Bó by NatWest is a new banking service. It seeks to refresh the culture and logic that traditional institutions and new entrants still operate under. It’s a companion bank account for people’s everyday spending that adapts to each user’s individual situation to help them create healthier financial habits, and learn more about money along the way. Bó is a Living Service that responds to a global, human need – to “do money better.”
The joint Bó and Fjord team’s intent has been to form a relationship with each customer, and to mold a service that responds to their personal needs with a self-learning system that gets smarter across time: Bó is a Living Service. A deep knowledge of human behavior and volumes of carefully managed data sit behind Bó’s ability to offer a truly personalized service that treats each person as an individual.
The first paragraph alone makes me want to vomit. A “Living Service that responds to a global, human need”?! Who got paid to write that rubbish?
Surely would be more accurate to say “Our craven attempt to grab a slice of the Fintech sector”.
Wasn’t there a genuine fintech company that RBS ran down in order to move the most important people into Bo to help build their faux fintech technology instead? ETA: yes, Loot.
Yes, they’re explicitly intending to be a prepaid/companion “spending & budgeting” accounts rather than a replacement for main incumbent accounts which is logical to me.
@HoldenCarver your overreaction is rather strong.
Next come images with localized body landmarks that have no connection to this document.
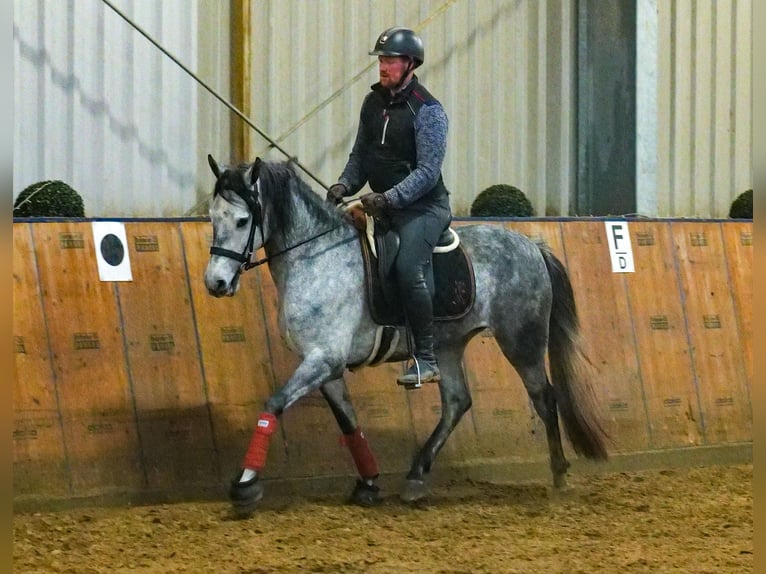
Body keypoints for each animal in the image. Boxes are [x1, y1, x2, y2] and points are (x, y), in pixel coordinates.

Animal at [204, 156, 612, 516]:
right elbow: (349, 422)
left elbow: (273, 404)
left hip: (521, 341)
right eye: (212, 217)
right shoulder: (325, 366)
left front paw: (245, 486)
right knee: (457, 402)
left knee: (544, 398)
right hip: (447, 347)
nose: (216, 283)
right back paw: (416, 476)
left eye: (242, 220)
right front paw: (368, 483)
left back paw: (559, 476)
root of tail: (531, 246)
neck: (315, 257)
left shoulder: (323, 358)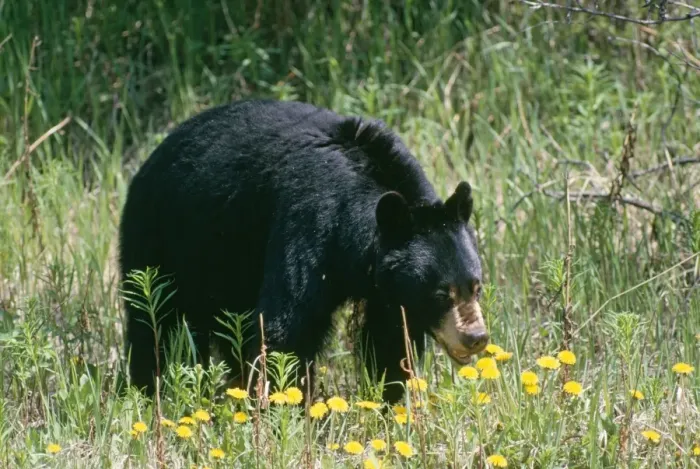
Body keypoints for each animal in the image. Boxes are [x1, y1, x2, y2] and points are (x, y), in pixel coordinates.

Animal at [118, 99, 488, 403]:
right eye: (441, 293)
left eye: (476, 287)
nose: (476, 337)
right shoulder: (311, 219)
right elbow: (288, 323)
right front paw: (284, 403)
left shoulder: (386, 287)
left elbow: (390, 338)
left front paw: (391, 403)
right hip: (162, 235)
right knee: (154, 320)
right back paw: (149, 390)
It’s just more competition & choice which is good for consumers. I welcome this.
I stand by it. I think that their fancy words are effectively meaningless, in the same way that Goop can using fancy words to make it sound like steaming your fanny is a good thing - it doesn’t make it true. And as for the part about shutting down Loot and stealing the best staff for Bo? That’s factually correct, simple as.
That you disagree with my outlook, fair enough. But to go straight to characterising me as ‘overreacting’ is I think skirting dangerously close to a line.
That’s quite some spin to say the least. Fact of the matter is Loot was a failure: aimed at students who didn’t use it; they use Monzo, Revolut or Starling invariably as they did everything Loot did and more. To suggest RBS was obligated to rescue it by providing good money after bad is ludicrous. RBS as saving grace for their prior investment now at least have some form of return in the form of their staff, so I think both parties can be satisfied with the outcome of that inevitable demise.
“Living Service” seems to be a Fjord thing - I hope that the copy for customers would be clearer. Yes, some of the copywriting is a pretty flabby but I thought this third sentence was ok, just needed a couple more rewrites:
This is a bit more clearer for the customer that’s also in the article:
We’ve designed Bó to offer its customers a more intelligent bank account that can work together with people to help them recognize and change their regular financial habits for the better.
Control stays in the customer’s hands, and all the decisions are their own. Bó prompts them to make those decisions wisely and regularly, so that they gradually shift their behavior to a model that will help them to clear down debt and accrue savings.